» OBJECTIVE A: Print the following passage on alternate military fuels in full, word for word.

» PASSAGE PROVIDED:
━━━

For over 100 years, armies and navies have depended on petroleum fuel for their operations. In the last century both Japan and Germany went to war to secure additional oil supplies. Today, the Marine Corps’ Expeditionary Advance Base Operations (EABO) concept document warns us that, “war games indicate that sustainment is the pacing function for EABO, with fuel being the pacing commodity.”      

What if we could avoid transporting petroleum fuel thousands of risky miles across the open ocean by instead sourcing and producing safer, alternate fuels regionally and locally? Historical precedent exists: 47% of Nazi Germany’s oil was synthetically-produced fuel, not drilled crude. The U.S. Army Air Service flew nearly 6,000 missions in hydrogen-fueled aircraft in the First World War, with compressed hydrogen transported from French factories to the front. The barrage balloons that protected the beaches of Normandy from air attack were filled with hydrogen produced locally using mobile, wheeled fuel production systems.      

This presentation will introduce the Secure Alternate Fuel Environment (SAFE) concept, which addresses the DoD’s contested fuel logistics challenge. We will explore how developments over the past decade enable this dramatic change for the DoD. Learn how heavy investments by our Pacific and European allies in regional hydrogen production, storage, and transport capacity; growing availability of hydrogen-fueled commercial products that perform better than legacy platforms; mature synthetic fuel production plants; bold moves by a few forward-thinking DoD acquisition managers; and a fortunate lab accident at MIT will enable us to fulfil Gen. Jim Mattis’ request to “unleash us from the tether of fuel.”

━━━

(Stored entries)

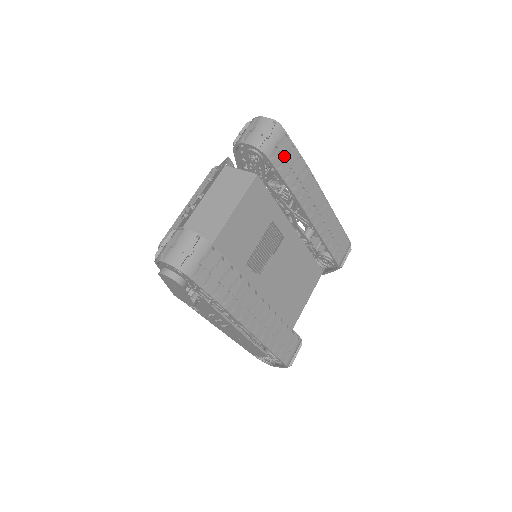
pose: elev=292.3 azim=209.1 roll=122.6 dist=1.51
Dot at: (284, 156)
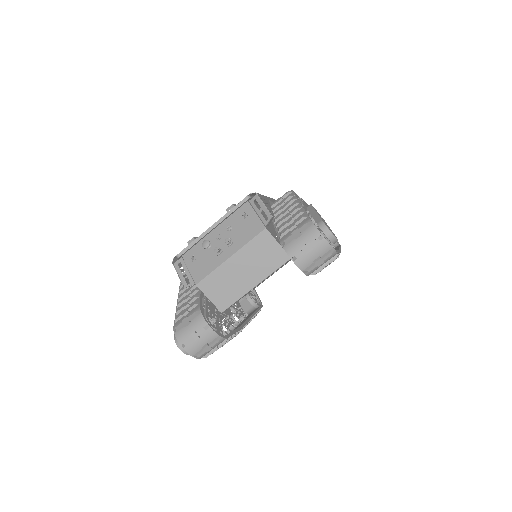
Dot at: (323, 268)
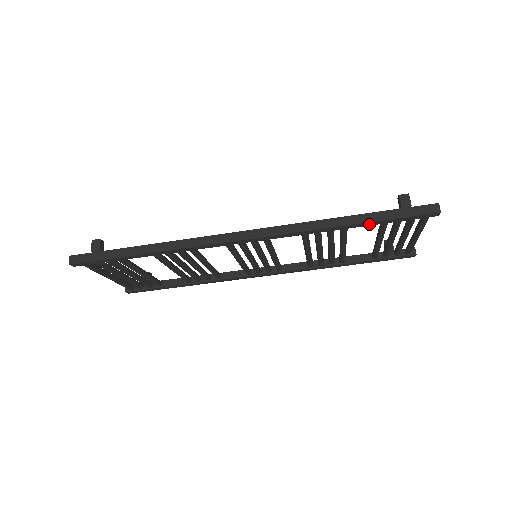
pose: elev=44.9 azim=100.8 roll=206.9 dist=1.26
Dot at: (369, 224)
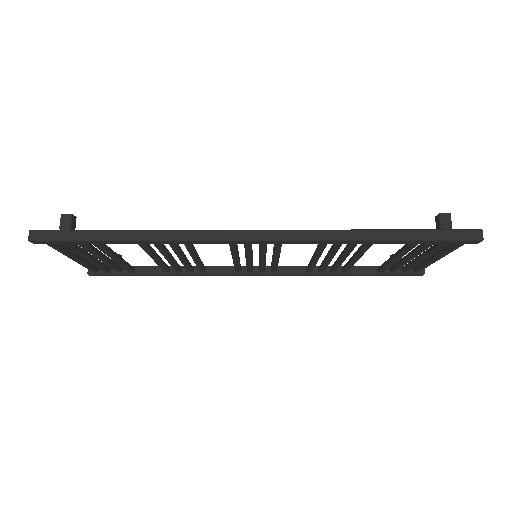
Dot at: (402, 242)
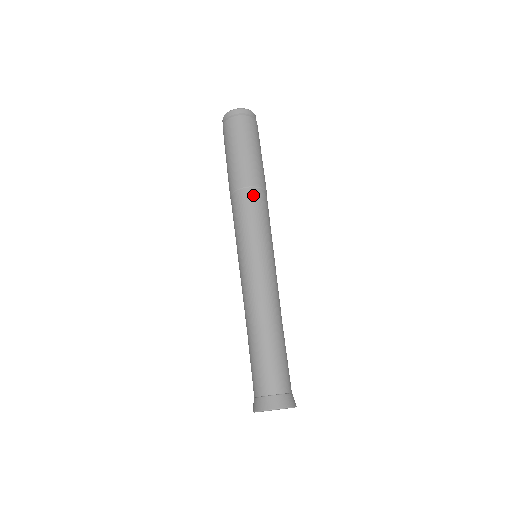
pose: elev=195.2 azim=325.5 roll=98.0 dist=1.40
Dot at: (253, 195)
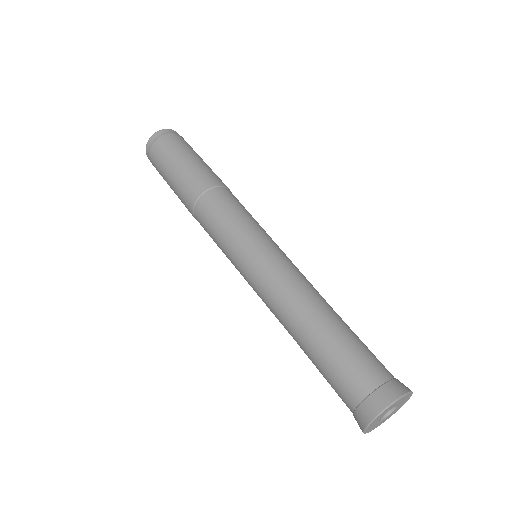
Dot at: (210, 198)
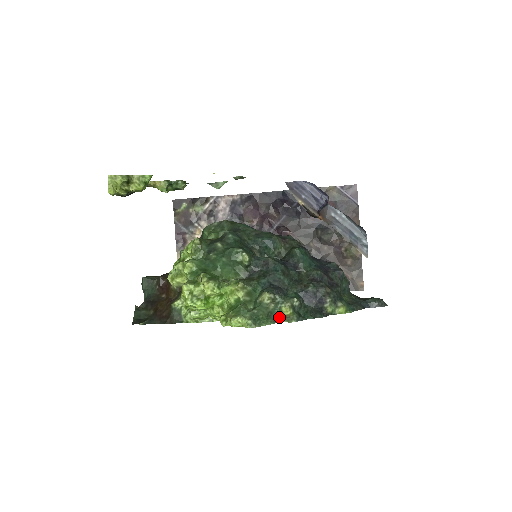
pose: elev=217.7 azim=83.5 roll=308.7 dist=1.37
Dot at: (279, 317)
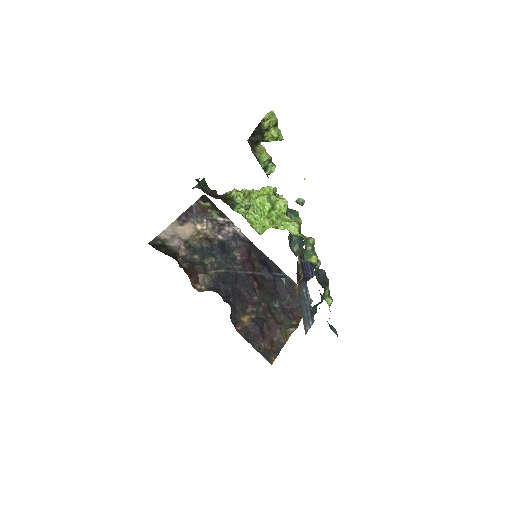
Dot at: (306, 259)
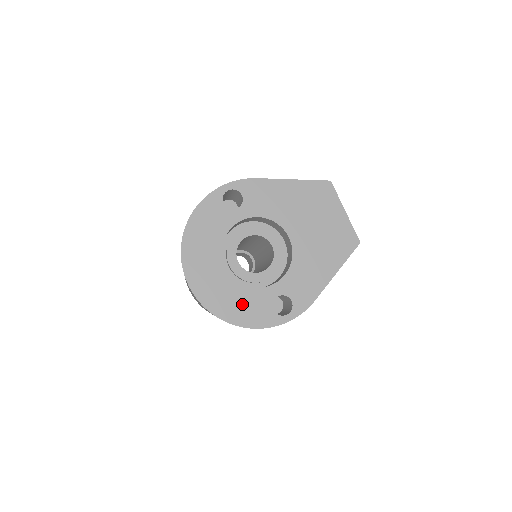
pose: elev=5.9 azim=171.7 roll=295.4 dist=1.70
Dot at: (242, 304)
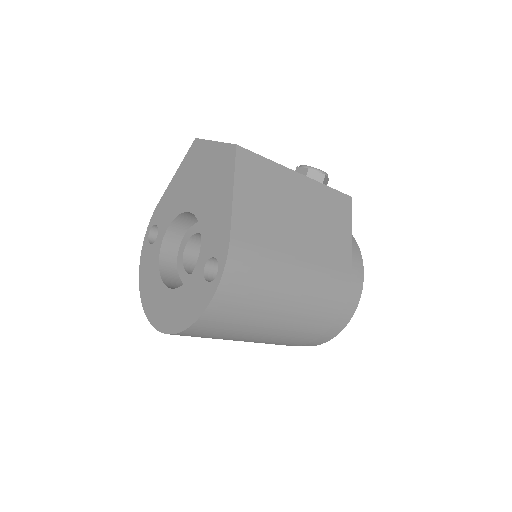
Dot at: (186, 303)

━━━

» OBJECTIVE B: Rename "pose" to "camera" in the rows, from the line with "pose: elev=195.2 azim=325.5" up to and including the last line of the rows. Give only those lines, otherwise unchanged, and omit the picture lines.

» CORRECT RESPONSE A:
For over 100 years, armies and navies have depended on petroleum fuel for their operations. In the last century both Japan and Germany went to war to secure additional oil supplies. Today, the Marine Corps’ Expeditionary Advance Base Operations (EABO) concept document warns us that, “war games indicate that sustainment is the pacing function for EABO, with fuel being the pacing commodity.”      

What if we could avoid transporting petroleum fuel thousands of risky miles across the open ocean by instead sourcing and producing safer, alternate fuels regionally and locally? Historical precedent exists: 47% of Nazi Germany’s oil was synthetically-produced fuel, not drilled crude. The U.S. Army Air Service flew nearly 6,000 missions in hydrogen-fueled aircraft in the First World War, with compressed hydrogen transported from French factories to the front. The barrage balloons that protected the beaches of Normandy from air attack were filled with hydrogen produced locally using mobile, wheeled fuel production systems.      

This presentation will introduce the Secure Alternate Fuel Environment (SAFE) concept, which addresses the DoD’s contested fuel logistics challenge. We will explore how developments over the past decade enable this dramatic change for the DoD. Learn how heavy investments by our Pacific and European allies in regional hydrogen production, storage, and transport capacity; growing availability of hydrogen-fueled commercial products that perform better than legacy platforms; mature synthetic fuel production plants; bold moves by a few forward-thinking DoD acquisition managers; and a fortunate lab accident at MIT will enable us to fulfil Gen. Jim Mattis’ request to “unleash us from the tether of fuel.”

» CORRECT RESPONSE B:
camera: elev=195.2 azim=325.5 roll=98.0 dist=1.40
Dot at: (253, 195)
Dot at: (210, 198)
camera: elev=217.7 azim=83.5 roll=308.7 dist=1.37
Dot at: (279, 317)
Dot at: (306, 259)
camera: elev=5.9 azim=171.7 roll=295.4 dist=1.70
Dot at: (242, 304)
Dot at: (186, 303)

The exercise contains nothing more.